***** Data for review *****

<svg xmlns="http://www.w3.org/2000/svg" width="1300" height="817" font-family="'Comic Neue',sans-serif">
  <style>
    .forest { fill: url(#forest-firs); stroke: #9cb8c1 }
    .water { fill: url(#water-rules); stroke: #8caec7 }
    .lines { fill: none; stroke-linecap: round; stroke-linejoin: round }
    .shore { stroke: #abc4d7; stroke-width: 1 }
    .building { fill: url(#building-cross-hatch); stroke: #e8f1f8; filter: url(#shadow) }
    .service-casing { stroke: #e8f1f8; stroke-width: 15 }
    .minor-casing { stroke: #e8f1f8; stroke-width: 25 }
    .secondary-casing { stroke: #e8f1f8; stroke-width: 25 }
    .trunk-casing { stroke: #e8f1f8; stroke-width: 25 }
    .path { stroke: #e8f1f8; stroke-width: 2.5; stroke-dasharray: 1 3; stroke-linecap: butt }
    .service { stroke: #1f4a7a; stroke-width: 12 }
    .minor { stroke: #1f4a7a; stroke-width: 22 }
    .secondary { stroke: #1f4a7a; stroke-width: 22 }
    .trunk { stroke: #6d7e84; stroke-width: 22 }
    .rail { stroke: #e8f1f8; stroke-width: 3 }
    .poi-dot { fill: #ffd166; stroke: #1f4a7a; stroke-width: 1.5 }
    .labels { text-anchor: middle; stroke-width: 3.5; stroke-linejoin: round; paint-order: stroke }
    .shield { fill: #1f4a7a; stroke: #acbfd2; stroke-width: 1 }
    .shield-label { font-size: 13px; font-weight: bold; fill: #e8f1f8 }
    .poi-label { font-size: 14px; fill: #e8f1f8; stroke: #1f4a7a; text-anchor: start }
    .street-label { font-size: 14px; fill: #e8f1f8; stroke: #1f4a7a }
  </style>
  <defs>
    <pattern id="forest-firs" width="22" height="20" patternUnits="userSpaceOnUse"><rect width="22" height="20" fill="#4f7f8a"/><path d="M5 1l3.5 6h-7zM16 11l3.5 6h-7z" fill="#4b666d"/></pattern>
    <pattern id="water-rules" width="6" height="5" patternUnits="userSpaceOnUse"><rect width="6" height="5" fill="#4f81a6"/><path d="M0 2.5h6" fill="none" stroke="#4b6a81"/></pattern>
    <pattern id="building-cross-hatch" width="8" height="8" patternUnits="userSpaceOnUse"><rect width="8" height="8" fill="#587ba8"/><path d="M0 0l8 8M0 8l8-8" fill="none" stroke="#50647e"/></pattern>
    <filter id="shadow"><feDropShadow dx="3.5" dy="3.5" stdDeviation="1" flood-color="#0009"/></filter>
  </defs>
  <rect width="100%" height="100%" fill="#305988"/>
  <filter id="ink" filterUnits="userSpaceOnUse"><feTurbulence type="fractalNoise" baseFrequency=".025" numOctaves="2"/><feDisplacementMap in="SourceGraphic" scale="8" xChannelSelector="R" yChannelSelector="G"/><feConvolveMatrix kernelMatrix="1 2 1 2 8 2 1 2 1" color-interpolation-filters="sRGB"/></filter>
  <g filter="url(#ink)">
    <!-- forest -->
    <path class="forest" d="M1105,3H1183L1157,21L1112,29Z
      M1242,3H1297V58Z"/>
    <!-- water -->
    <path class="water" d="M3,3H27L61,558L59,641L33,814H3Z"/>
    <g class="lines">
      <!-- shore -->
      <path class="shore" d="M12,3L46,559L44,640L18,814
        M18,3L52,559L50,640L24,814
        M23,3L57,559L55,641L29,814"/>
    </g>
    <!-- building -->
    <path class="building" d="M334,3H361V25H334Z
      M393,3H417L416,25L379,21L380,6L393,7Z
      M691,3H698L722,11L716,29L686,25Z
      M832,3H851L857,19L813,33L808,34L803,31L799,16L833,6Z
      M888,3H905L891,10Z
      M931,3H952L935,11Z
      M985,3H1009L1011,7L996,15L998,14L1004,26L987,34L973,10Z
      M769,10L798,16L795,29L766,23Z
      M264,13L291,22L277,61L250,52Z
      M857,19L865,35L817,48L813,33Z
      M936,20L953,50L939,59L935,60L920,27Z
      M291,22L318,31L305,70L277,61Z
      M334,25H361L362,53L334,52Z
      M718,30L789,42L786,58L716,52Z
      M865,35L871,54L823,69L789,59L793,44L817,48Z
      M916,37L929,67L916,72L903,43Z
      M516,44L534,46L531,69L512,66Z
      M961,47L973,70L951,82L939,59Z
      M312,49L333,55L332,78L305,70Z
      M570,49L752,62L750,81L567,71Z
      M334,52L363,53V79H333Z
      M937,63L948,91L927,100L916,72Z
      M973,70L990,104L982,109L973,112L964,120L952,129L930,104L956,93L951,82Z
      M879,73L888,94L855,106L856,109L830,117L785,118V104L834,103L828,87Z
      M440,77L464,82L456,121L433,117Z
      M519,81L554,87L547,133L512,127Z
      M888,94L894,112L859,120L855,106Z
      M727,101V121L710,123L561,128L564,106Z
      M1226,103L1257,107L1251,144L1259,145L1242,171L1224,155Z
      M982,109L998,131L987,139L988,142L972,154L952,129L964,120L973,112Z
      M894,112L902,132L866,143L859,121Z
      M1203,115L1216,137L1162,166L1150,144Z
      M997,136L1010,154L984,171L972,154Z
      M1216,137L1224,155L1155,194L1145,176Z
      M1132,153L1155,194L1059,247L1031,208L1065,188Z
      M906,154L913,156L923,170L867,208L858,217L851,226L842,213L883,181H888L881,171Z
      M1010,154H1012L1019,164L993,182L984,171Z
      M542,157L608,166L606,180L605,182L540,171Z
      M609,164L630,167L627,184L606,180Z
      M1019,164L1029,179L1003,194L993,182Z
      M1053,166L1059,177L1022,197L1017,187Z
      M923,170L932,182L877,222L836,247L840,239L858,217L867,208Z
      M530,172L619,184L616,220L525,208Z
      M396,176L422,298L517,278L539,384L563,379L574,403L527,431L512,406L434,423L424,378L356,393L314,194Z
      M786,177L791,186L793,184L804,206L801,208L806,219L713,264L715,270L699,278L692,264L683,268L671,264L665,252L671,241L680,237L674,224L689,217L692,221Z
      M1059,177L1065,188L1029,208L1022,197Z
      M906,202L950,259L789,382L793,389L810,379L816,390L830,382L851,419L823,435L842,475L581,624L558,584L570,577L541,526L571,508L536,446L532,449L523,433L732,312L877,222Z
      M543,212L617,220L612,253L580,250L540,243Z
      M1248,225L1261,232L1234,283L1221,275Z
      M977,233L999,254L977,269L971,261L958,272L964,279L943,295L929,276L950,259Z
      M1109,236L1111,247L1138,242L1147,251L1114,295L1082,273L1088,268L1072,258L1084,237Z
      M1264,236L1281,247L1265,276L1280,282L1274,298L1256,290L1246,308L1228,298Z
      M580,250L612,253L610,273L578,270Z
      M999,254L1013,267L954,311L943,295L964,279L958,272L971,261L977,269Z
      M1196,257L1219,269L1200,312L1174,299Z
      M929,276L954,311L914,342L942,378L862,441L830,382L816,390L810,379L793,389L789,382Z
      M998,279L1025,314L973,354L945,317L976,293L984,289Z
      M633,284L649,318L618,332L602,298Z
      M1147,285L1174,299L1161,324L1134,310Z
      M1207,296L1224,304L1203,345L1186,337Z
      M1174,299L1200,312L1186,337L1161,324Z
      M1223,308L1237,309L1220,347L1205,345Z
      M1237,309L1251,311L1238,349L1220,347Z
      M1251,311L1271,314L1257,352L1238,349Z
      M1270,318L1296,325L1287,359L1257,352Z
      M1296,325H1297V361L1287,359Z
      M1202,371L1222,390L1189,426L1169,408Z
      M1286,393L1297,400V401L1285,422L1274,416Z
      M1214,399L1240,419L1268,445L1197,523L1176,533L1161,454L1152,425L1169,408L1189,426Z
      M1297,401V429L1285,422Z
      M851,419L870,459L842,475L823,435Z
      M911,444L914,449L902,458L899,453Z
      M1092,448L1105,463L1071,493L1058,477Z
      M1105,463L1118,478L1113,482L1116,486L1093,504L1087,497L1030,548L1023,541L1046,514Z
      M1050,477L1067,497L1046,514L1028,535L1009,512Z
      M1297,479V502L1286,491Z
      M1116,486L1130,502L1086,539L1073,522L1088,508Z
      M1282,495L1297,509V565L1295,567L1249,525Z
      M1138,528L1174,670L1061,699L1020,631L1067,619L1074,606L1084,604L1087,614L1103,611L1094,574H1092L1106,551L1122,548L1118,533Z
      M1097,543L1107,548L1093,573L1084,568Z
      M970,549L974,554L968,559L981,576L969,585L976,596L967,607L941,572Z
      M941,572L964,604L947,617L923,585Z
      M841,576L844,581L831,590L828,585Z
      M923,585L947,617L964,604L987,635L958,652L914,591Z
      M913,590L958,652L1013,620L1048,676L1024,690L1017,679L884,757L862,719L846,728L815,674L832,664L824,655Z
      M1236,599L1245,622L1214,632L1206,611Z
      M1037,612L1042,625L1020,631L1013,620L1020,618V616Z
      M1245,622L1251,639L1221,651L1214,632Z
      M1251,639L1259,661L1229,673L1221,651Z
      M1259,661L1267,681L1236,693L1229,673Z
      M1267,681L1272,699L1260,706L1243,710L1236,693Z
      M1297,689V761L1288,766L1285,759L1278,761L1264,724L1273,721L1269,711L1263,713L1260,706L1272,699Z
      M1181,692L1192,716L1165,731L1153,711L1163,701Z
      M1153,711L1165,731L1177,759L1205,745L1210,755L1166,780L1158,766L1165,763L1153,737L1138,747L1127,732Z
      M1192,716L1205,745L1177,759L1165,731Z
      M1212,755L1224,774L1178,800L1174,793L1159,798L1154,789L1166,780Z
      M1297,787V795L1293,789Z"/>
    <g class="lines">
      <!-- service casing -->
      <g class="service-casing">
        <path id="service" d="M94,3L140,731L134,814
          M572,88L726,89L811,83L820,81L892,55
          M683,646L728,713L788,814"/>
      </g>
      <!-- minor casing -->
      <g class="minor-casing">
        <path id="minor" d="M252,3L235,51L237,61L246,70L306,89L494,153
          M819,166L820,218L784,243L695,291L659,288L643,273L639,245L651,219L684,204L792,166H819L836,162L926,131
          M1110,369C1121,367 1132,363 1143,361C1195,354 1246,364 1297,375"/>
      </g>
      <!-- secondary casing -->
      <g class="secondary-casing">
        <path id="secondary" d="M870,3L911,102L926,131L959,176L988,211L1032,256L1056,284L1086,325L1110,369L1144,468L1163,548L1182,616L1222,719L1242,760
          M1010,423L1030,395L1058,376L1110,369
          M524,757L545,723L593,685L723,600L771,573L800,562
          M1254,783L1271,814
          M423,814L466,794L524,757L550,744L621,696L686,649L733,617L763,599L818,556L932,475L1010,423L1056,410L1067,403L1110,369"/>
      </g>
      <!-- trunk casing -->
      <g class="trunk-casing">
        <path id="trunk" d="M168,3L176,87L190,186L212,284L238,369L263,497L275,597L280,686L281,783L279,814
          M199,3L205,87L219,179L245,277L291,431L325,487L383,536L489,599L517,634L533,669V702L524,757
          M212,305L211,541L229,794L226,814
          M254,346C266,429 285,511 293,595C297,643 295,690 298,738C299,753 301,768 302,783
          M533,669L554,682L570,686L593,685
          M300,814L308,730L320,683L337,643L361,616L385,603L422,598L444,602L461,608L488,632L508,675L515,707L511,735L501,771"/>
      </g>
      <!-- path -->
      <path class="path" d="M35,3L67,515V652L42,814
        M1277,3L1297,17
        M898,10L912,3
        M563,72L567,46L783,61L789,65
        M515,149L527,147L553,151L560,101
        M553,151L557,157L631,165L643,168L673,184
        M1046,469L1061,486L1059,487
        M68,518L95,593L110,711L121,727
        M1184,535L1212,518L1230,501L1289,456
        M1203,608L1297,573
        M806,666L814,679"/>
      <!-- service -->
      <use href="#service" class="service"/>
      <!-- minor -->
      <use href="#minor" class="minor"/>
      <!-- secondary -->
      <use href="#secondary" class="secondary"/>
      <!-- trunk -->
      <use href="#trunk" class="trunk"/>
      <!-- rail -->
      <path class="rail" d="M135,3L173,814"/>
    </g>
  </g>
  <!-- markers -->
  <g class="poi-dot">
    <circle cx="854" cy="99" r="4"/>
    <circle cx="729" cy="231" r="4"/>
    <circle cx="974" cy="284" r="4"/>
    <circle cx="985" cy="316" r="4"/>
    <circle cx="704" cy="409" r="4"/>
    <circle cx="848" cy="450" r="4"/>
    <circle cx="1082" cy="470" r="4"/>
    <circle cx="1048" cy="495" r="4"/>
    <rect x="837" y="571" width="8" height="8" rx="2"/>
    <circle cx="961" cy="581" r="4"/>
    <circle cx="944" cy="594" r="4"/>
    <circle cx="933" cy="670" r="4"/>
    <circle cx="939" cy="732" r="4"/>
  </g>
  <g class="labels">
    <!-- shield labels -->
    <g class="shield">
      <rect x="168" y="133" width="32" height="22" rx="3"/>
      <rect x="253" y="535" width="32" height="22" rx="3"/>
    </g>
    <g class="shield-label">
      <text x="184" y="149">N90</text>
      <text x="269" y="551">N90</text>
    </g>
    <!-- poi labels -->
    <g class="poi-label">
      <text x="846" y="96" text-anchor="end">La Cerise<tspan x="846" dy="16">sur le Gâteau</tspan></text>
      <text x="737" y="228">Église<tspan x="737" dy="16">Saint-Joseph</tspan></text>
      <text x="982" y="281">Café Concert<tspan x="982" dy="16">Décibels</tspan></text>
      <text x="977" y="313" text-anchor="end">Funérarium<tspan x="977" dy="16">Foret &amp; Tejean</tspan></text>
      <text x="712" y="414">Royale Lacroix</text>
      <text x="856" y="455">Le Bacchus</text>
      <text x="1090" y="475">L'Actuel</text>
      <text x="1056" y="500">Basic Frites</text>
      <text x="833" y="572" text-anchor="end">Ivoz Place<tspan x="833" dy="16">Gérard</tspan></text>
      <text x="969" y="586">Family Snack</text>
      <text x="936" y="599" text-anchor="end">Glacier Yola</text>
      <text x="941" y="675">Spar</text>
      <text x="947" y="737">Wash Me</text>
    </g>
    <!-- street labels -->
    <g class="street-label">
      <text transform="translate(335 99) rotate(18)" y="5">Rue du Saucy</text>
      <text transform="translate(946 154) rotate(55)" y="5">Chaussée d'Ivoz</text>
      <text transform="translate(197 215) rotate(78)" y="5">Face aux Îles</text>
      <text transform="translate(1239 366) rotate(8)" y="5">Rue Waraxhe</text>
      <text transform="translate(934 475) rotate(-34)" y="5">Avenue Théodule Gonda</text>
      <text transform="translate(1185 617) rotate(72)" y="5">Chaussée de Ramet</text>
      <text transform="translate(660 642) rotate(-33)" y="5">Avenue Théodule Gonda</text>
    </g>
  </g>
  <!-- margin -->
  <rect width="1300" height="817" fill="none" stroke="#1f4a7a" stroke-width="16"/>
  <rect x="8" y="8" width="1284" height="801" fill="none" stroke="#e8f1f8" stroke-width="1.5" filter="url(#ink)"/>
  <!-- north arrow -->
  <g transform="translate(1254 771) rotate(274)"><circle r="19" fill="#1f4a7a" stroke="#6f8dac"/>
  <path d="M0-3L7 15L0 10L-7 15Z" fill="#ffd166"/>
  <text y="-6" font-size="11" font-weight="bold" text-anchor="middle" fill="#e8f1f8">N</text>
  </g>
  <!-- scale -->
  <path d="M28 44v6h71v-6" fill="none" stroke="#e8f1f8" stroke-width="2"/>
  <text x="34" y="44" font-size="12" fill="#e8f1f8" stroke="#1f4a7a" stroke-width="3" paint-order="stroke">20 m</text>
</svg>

*****

Work instructions
Tally every line of the data that holds the word "middle" and write the count alone.

Solution for this problem
2